The Chanfrughen – Shah Mat (Molecole produzioni)

Disco pluridecorato con vezzo di un’elettronica barocca che si staglia oltre l’orizzonte, unendo in modo quasi univoco civiltà e popoli che da Oriente a Occidente comunicano a fasi alterne, un album in grado di concepire le sfumature delle terre lontane, qualunque esse siano e capace di connettere la nostra abitudine di cambiare in un qualcosa di naturale e sommamente appagante.

I The Chanfrughen sono tornati con questa manciata di pezzi colorati da sferzate blues e rock che incontrano il funky e creano una commistione sonora ben congegnata e sentita, dove l’improvvisazione e il riff facile ha la stessa valenza e caratura artistica di una compressa eleganza mai celata, ma esposta in modo del tutto sensato e rapita dal ragionamento, rapita dall’intelletto, rapita da qualsivoglia forma di comunicazione che attraverso la musica incanala energie nascoste per librarle lungo le tracce che si dipanano: dall’apertura di Voodoo Belmopan fino a Limonov; Russia e Cina non sono mai state così vicine.

Ecco allora che questo disco si colloca all’interno di una loro ricerca, di un loro essere che va oltre il falso mito di una musica eterna, ma si impossessa dell’attimo per rigettarlo al suolo come fosse l’ultima nota del mondo, come fosse una sostanza da dover incanalare per respingerla nell’immediato, ad effetto sorpresa, sostanziale ricerca di un proprio mondo quotidiano.

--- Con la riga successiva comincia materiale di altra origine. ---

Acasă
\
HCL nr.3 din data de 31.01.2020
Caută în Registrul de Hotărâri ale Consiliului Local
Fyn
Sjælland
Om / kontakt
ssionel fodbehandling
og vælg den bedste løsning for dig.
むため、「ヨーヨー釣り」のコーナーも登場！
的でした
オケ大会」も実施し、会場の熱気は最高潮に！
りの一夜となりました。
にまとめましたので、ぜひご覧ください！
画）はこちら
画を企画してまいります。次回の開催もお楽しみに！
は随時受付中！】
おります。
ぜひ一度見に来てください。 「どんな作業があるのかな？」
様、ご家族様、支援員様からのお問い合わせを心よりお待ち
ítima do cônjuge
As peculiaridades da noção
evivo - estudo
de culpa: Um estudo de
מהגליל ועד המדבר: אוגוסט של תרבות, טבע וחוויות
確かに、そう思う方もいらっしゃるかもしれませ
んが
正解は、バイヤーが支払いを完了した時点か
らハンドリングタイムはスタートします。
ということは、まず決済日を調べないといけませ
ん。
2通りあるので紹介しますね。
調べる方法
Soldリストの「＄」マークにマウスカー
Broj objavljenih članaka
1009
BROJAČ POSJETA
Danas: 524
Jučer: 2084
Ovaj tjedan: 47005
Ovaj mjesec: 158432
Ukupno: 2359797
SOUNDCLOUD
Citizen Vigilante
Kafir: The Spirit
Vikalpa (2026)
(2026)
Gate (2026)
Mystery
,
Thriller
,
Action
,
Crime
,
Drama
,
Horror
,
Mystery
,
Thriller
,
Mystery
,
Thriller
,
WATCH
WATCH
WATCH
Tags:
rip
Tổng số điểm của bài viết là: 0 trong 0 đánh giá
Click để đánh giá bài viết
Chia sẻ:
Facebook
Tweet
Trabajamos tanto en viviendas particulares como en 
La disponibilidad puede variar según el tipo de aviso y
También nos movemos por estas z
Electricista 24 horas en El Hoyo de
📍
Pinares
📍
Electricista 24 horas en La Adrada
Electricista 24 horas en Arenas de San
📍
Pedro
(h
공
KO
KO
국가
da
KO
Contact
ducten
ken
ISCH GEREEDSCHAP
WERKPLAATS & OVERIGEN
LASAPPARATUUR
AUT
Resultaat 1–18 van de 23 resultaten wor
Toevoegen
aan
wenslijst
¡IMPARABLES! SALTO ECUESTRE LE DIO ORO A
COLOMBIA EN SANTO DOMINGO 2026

The Chanfrughen – Musiche da inseguimento (Maia Records)

maya

Spudorati e oltraggiosi, contagiosi e con un animo vintage che fa accapponare la pelle.

I Led Zeppelin sono tornati e si chiamano “The Chanfrughen”, cantano in italiano, e provengono dalla Liguria, fanno un rock and roll sporco contaminato dal blues e dal funky mescolando il tutto in un enorme calderone e filtrando solo la parte necessaria per dare forma alla sostanza perduta, a quel rock sudato che mancava da tanto tempo nella scena italica e che ora rivive grazie a questi tre giovani talenti.

Un continuo vibrare di chitarre fuzzeggianti in distorsione delineano il campo d’azione marcandolo in modo netto e distinto, ogni singola nota ha un suon valore e nulla è lasciato al caso tranne che in rari sprazzi di improvvisazione sonora.

Ecco allora che il suono più nero e cupo si mescola in modo naturale con il prog di gruppi storici come Area e Banco tanto per citarne alcuni, una realtà che rinasce quindi rinvigorita grazie all’apporto costante di una presenza che si fa presente nel ricordo.

Una personalità chiara e distinta che si evince soprattutto in pezzi come “La testa di Gorbaciov”, “Rizzo scopre l’inghippo” o nell’altalenante sali e scendi di “Primo premio un prosciutto”.

Dopo queste 11 canzoni, ne sono certo, sentiremo ancora parlare di loro.